* **Problem description**
Set down the data below in full, exactly as it reads, but without the pictures.

==== Supplied information

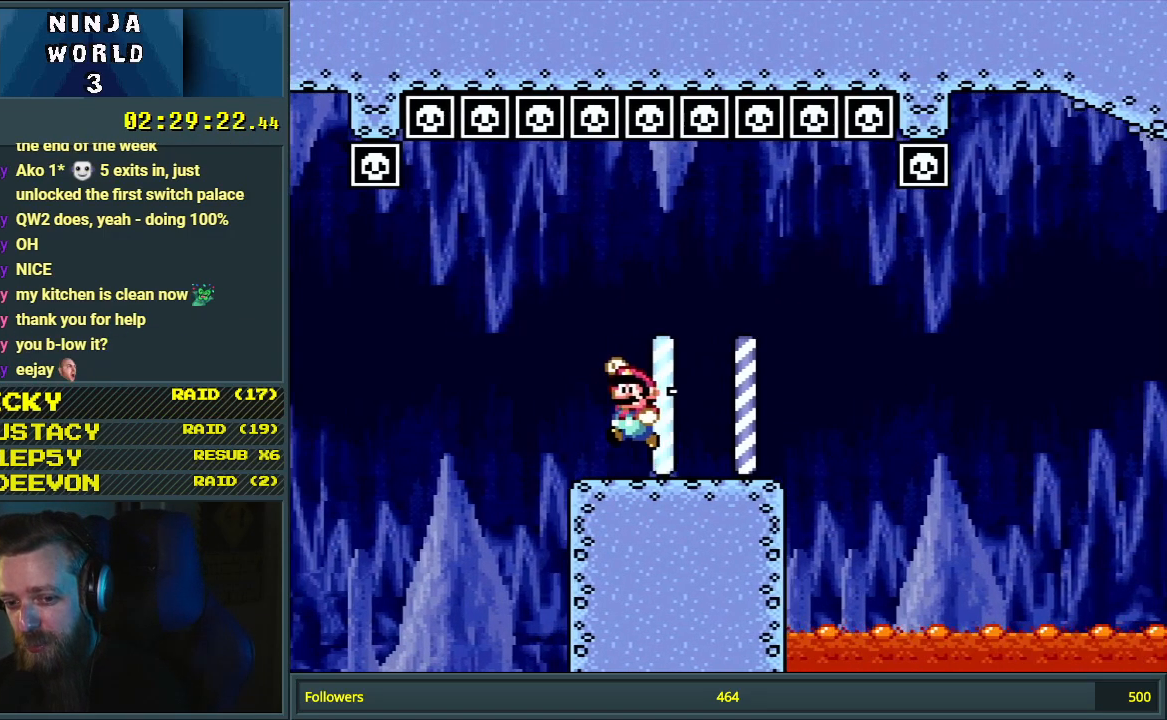
{"buttons": ["Y", "DPAD_RIGHT"], "events": [[233, "DPAD_RIGHT", "down"], [300, "B", "up"]]}
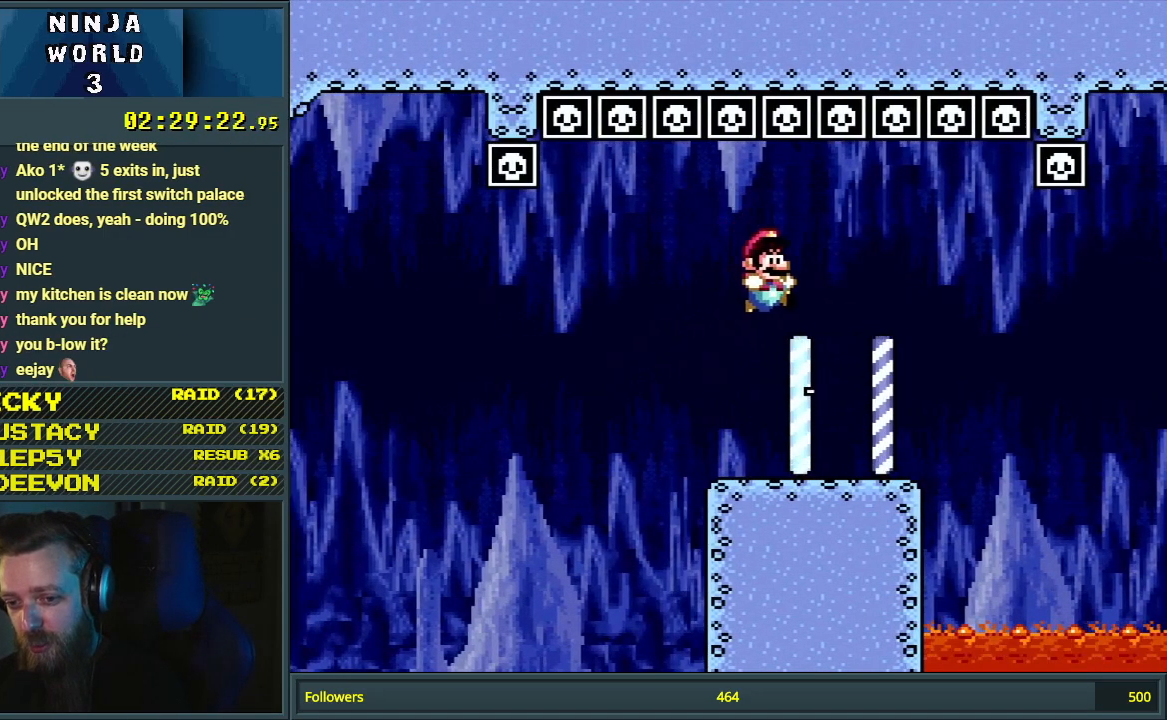
{"buttons": ["Y", "DPAD_DOWN", "DPAD_RIGHT"], "events": [[133, "DPAD_DOWN", "down"], [300, "B", "down"], [483, "B", "up"]]}
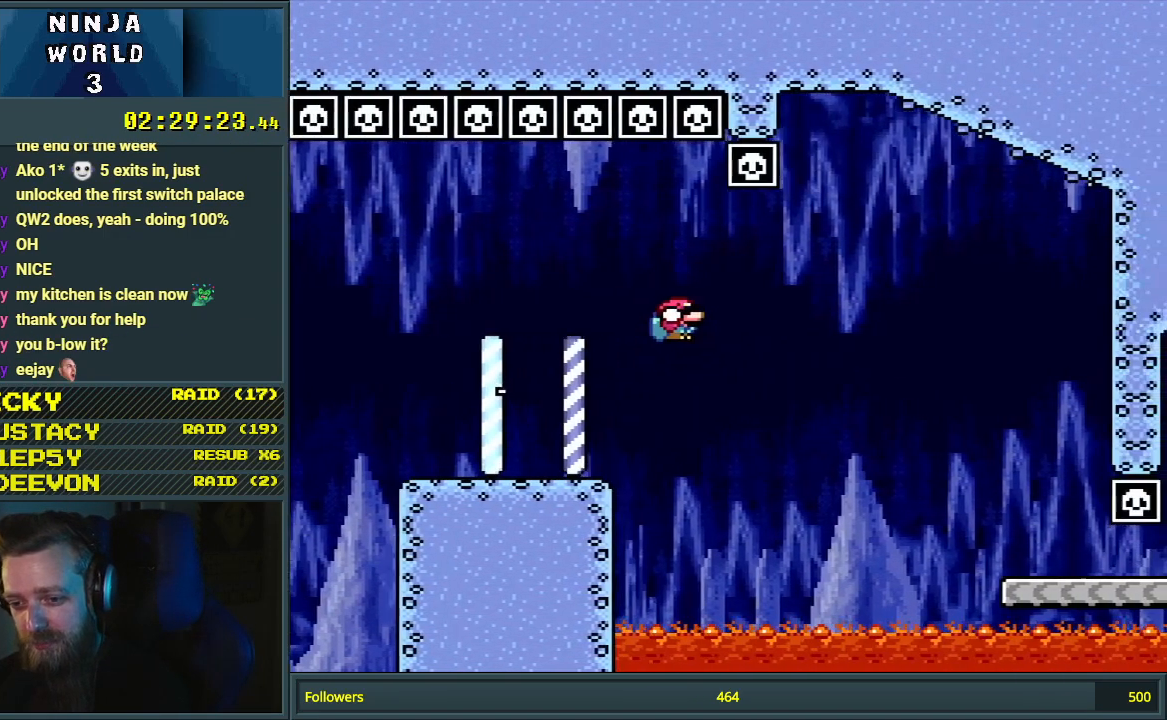
{"buttons": ["B", "Y", "DPAD_DOWN", "DPAD_RIGHT"], "events": [[50, "B", "down"]]}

========

* **Solution**
{"buttons": ["Y", "DPAD_RIGHT"], "events": [[233, "DPAD_RIGHT", "down"], [300, "B", "up"]]}
{"buttons": ["Y", "DPAD_DOWN", "DPAD_RIGHT"], "events": [[133, "DPAD_DOWN", "down"], [300, "B", "down"], [483, "B", "up"]]}
{"buttons": ["B", "Y", "DPAD_DOWN", "DPAD_RIGHT"], "events": [[50, "B", "down"]]}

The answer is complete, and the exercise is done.